[[ Supplied records, beginning ]]
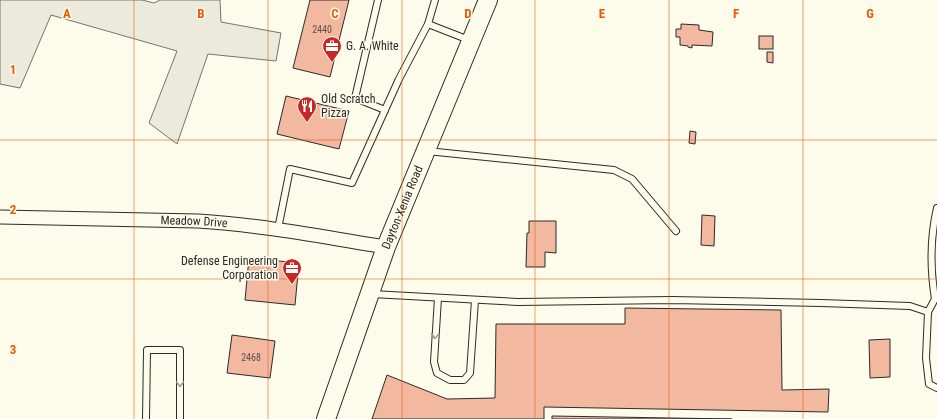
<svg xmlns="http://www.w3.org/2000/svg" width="937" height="419" viewBox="0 0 937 419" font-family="'Roboto Condensed',sans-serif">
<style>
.green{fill:#ecebdb;stroke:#74746e}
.building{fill:#f2b8a0;stroke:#2b2b2b}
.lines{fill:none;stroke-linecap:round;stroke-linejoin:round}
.service-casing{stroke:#2b2b2b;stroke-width:8}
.minor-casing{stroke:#2b2b2b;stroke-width:15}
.secondary-casing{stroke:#2b2b2b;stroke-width:20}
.service{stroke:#fdfbea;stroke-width:6}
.minor{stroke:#fdfbea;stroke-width:13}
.secondary{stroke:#fdfbea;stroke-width:18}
.oneway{stroke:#9e9d94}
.grid{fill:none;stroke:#e8590c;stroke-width:1;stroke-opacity:0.55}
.labels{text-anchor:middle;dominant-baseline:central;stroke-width:3;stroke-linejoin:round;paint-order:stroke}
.number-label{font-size:10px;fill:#5d4e48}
.poi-label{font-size:12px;fill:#2b2b2b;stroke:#fdfbea;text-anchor:start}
.street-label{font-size:12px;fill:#2b2b2b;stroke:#fdfbea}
.grid-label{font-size:13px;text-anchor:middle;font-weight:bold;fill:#e8590c;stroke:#fdfbea;stroke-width:3;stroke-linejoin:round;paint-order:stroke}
</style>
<rect width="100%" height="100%" fill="#fdfbea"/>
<polygon class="green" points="0,0 142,0 154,3 160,0 220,0 221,22 281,33 276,61 208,54 177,144 149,123 177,51 51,15 20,88 0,84"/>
<g class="building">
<polygon points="310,0 349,0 330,77 293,68"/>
<polygon points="681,24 699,25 699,30 713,32 712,46 692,45 692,48 688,47 688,46 680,45 680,37 676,37 676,29 681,29"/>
<rect x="759" y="36" width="14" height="13"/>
<polygon points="767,52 773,52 773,63 767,62"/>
<polygon points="286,96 349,111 339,149 277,134"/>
<polygon points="690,131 696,132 695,144 689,143"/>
<polygon points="702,215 715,216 714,246 701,245"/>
<polygon points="529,221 556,221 556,253 545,252 545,267 526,267 527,233 529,233"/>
<polygon points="249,258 299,263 295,305 245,300"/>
<polygon points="625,308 781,310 782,390 829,389 828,412 544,407 544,419 372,419 387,375 447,399 495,398 496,324 625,324"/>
<polygon points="232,335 275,341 270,378 227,373"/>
<polygon points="890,339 890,377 870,378 869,340"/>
<polygon points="552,416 732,419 552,419"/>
</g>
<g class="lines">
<defs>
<g id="service">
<polyline points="378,0 355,98 385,110"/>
<polyline points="428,24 435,0"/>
<polyline points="427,151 614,170 632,179 676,231"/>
<path d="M937,208C930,238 930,268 935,299H937"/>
<polyline points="278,229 290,169 352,183 399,79 428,24 469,40"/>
<polyline points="372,294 518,302 672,300 821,303 910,306 928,312"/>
<polyline points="438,298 434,362 437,373 450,380 464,380 470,373 475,300"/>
<polyline points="935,299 928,312 926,358 929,384 937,388"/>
<polyline points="146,419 147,350 180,350 180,419"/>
</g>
<g id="minor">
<path id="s1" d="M0,217L198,221C262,225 324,237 386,247"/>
</g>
<g id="secondary">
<path id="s2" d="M326,419L386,247L488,0"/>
</g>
</defs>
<use href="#service" class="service-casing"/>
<use href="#minor" class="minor-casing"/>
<use href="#secondary" class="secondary-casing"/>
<use href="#service" class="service"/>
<use href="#minor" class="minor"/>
<use href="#secondary" class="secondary"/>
</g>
<defs><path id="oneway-chevron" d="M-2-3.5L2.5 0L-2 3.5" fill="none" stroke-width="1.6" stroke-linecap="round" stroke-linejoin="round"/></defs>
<g class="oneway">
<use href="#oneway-chevron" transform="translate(435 336) rotate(94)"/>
<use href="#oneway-chevron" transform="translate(180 384) rotate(90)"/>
</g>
<path class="grid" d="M134,0V419M268,0V419M402,0V419M535,0V419M669,0V419M803,0V419M0,140H937M0,279H937"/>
<defs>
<symbol id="office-pin" viewBox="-11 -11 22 30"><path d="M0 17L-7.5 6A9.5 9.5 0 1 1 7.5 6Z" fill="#c62828" stroke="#fdfbea"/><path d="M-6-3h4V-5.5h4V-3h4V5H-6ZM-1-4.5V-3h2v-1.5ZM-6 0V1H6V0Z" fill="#fff"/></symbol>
<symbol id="restaurant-pin" viewBox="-11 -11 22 30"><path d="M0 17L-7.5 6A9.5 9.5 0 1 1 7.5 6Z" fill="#c62828" stroke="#fdfbea"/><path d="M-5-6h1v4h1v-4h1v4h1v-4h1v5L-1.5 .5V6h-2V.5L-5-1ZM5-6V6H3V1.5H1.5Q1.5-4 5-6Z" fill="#fff"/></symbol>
</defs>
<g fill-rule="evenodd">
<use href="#office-pin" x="321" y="35" width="22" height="30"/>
<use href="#restaurant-pin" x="296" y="95" width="22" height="30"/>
<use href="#office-pin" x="281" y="257" width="22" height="30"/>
</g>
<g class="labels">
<g class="number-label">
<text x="322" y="29">2440</text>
<text x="251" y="357">2468</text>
</g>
<g class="poi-label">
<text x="346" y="46">G. A. White</text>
<text x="321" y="99">Old Scratch<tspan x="321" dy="14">Pizza</tspan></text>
<text x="278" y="261" text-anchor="end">Defense Engineering<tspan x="278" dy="14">Corporation</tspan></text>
</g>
<g class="street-label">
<text stroke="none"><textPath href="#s2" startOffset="225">Dayton-Xenia Road</textPath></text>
<text stroke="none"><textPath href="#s1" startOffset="194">Meadow Drive</textPath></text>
</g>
</g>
<g class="grid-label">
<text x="67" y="18">A</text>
<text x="201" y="18">B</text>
<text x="335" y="18">C</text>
<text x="468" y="18">D</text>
<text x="602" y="18">E</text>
<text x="736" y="18">F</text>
<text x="870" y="18">G</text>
<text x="13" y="74">1</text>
<text x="13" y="214">2</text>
<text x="13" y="354">3</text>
</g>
</svg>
[[ Supplied records, end ]]
* _Task objective_: The entire listing above is to be copied exactly, with all pictures omitted.

* _Solution to this problem_:
<svg xmlns="http://www.w3.org/2000/svg" width="937" height="419" viewBox="0 0 937 419" font-family="'Roboto Condensed',sans-serif">
<style>
.green{fill:#ecebdb;stroke:#74746e}
.building{fill:#f2b8a0;stroke:#2b2b2b}
.lines{fill:none;stroke-linecap:round;stroke-linejoin:round}
.service-casing{stroke:#2b2b2b;stroke-width:8}
.minor-casing{stroke:#2b2b2b;stroke-width:15}
.secondary-casing{stroke:#2b2b2b;stroke-width:20}
.service{stroke:#fdfbea;stroke-width:6}
.minor{stroke:#fdfbea;stroke-width:13}
.secondary{stroke:#fdfbea;stroke-width:18}
.oneway{stroke:#9e9d94}
.grid{fill:none;stroke:#e8590c;stroke-width:1;stroke-opacity:0.55}
.labels{text-anchor:middle;dominant-baseline:central;stroke-width:3;stroke-linejoin:round;paint-order:stroke}
.number-label{font-size:10px;fill:#5d4e48}
.poi-label{font-size:12px;fill:#2b2b2b;stroke:#fdfbea;text-anchor:start}
.street-label{font-size:12px;fill:#2b2b2b;stroke:#fdfbea}
.grid-label{font-size:13px;text-anchor:middle;font-weight:bold;fill:#e8590c;stroke:#fdfbea;stroke-width:3;stroke-linejoin:round;paint-order:stroke}
</style>
<rect width="100%" height="100%" fill="#fdfbea"/>
<polygon class="green" points="0,0 142,0 154,3 160,0 220,0 221,22 281,33 276,61 208,54 177,144 149,123 177,51 51,15 20,88 0,84"/>
<g class="building">
<polygon points="310,0 349,0 330,77 293,68"/>
<polygon points="681,24 699,25 699,30 713,32 712,46 692,45 692,48 688,47 688,46 680,45 680,37 676,37 676,29 681,29"/>
<rect x="759" y="36" width="14" height="13"/>
<polygon points="767,52 773,52 773,63 767,62"/>
<polygon points="286,96 349,111 339,149 277,134"/>
<polygon points="690,131 696,132 695,144 689,143"/>
<polygon points="702,215 715,216 714,246 701,245"/>
<polygon points="529,221 556,221 556,253 545,252 545,267 526,267 527,233 529,233"/>
<polygon points="249,258 299,263 295,305 245,300"/>
<polygon points="625,308 781,310 782,390 829,389 828,412 544,407 544,419 372,419 387,375 447,399 495,398 496,324 625,324"/>
<polygon points="232,335 275,341 270,378 227,373"/>
<polygon points="890,339 890,377 870,378 869,340"/>
<polygon points="552,416 732,419 552,419"/>
</g>
<g class="lines">
<defs>
<g id="service">
<polyline points="378,0 355,98 385,110"/>
<polyline points="428,24 435,0"/>
<polyline points="427,151 614,170 632,179 676,231"/>
<path d="M937,208C930,238 930,268 935,299H937"/>
<polyline points="278,229 290,169 352,183 399,79 428,24 469,40"/>
<polyline points="372,294 518,302 672,300 821,303 910,306 928,312"/>
<polyline points="438,298 434,362 437,373 450,380 464,380 470,373 475,300"/>
<polyline points="935,299 928,312 926,358 929,384 937,388"/>
<polyline points="146,419 147,350 180,350 180,419"/>
</g>
<g id="minor">
<path id="s1" d="M0,217L198,221C262,225 324,237 386,247"/>
</g>
<g id="secondary">
<path id="s2" d="M326,419L386,247L488,0"/>
</g>
</defs>
<use href="#service" class="service-casing"/>
<use href="#minor" class="minor-casing"/>
<use href="#secondary" class="secondary-casing"/>
<use href="#service" class="service"/>
<use href="#minor" class="minor"/>
<use href="#secondary" class="secondary"/>
</g>
<defs><path id="oneway-chevron" d="M-2-3.5L2.5 0L-2 3.5" fill="none" stroke-width="1.6" stroke-linecap="round" stroke-linejoin="round"/></defs>
<g class="oneway">
<use href="#oneway-chevron" transform="translate(435 336) rotate(94)"/>
<use href="#oneway-chevron" transform="translate(180 384) rotate(90)"/>
</g>
<path class="grid" d="M134,0V419M268,0V419M402,0V419M535,0V419M669,0V419M803,0V419M0,140H937M0,279H937"/>
<defs>
<symbol id="office-pin" viewBox="-11 -11 22 30"><path d="M0 17L-7.5 6A9.5 9.5 0 1 1 7.5 6Z" fill="#c62828" stroke="#fdfbea"/><path d="M-6-3h4V-5.5h4V-3h4V5H-6ZM-1-4.5V-3h2v-1.5ZM-6 0V1H6V0Z" fill="#fff"/></symbol>
<symbol id="restaurant-pin" viewBox="-11 -11 22 30"><path d="M0 17L-7.5 6A9.5 9.5 0 1 1 7.5 6Z" fill="#c62828" stroke="#fdfbea"/><path d="M-5-6h1v4h1v-4h1v4h1v-4h1v5L-1.5 .5V6h-2V.5L-5-1ZM5-6V6H3V1.5H1.5Q1.5-4 5-6Z" fill="#fff"/></symbol>
</defs>
<g fill-rule="evenodd">
<use href="#office-pin" x="321" y="35" width="22" height="30"/>
<use href="#restaurant-pin" x="296" y="95" width="22" height="30"/>
<use href="#office-pin" x="281" y="257" width="22" height="30"/>
</g>
<g class="labels">
<g class="number-label">
<text x="322" y="29">2440</text>
<text x="251" y="357">2468</text>
</g>
<g class="poi-label">
<text x="346" y="46">G. A. White</text>
<text x="321" y="99">Old Scratch<tspan x="321" dy="14">Pizza</tspan></text>
<text x="278" y="261" text-anchor="end">Defense Engineering<tspan x="278" dy="14">Corporation</tspan></text>
</g>
<g class="street-label">
<text stroke="none"><textPath href="#s2" startOffset="225">Dayton-Xenia Road</textPath></text>
<text stroke="none"><textPath href="#s1" startOffset="194">Meadow Drive</textPath></text>
</g>
</g>
<g class="grid-label">
<text x="67" y="18">A</text>
<text x="201" y="18">B</text>
<text x="335" y="18">C</text>
<text x="468" y="18">D</text>
<text x="602" y="18">E</text>
<text x="736" y="18">F</text>
<text x="870" y="18">G</text>
<text x="13" y="74">1</text>
<text x="13" y="214">2</text>
<text x="13" y="354">3</text>
</g>
</svg>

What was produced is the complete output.